* [Exercise]:
Look through the lines below; wherever the word "Figure" appears, copy that line.

* [Given material]:
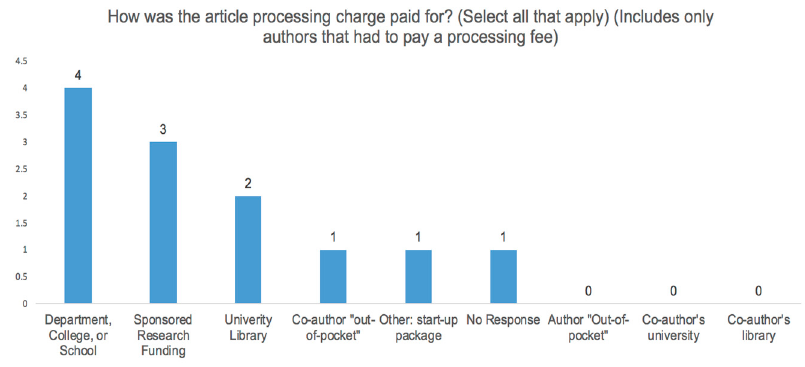
Figure 2. Methods of Payment for APC.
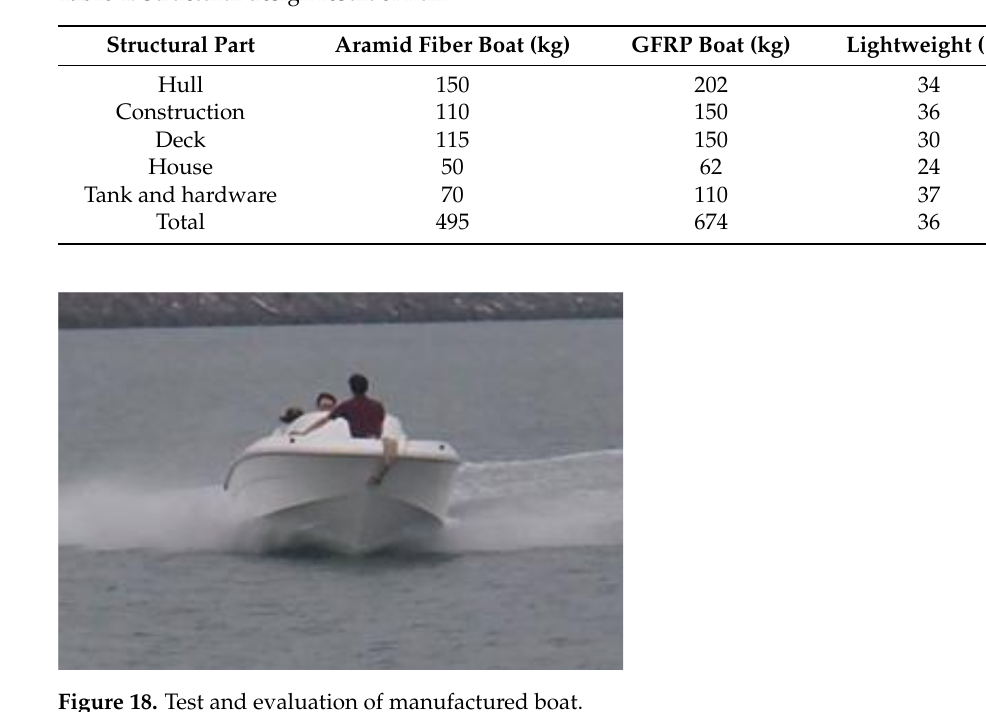
Table 4. Structural design result of hull.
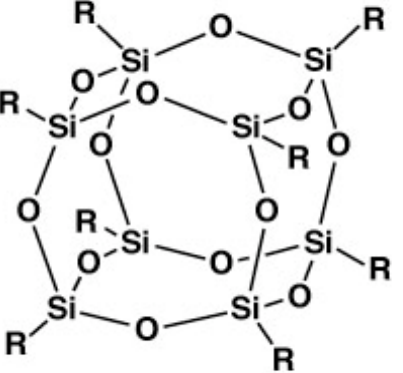
Figure 1. Molecular structure of polyhedral ologomeric silsesquioxane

* [Result of this exercise]:
Figure 2. Methods of Payment for APC.
Figure 1. Molecular structure of polyhedral ologomeric silsesquioxane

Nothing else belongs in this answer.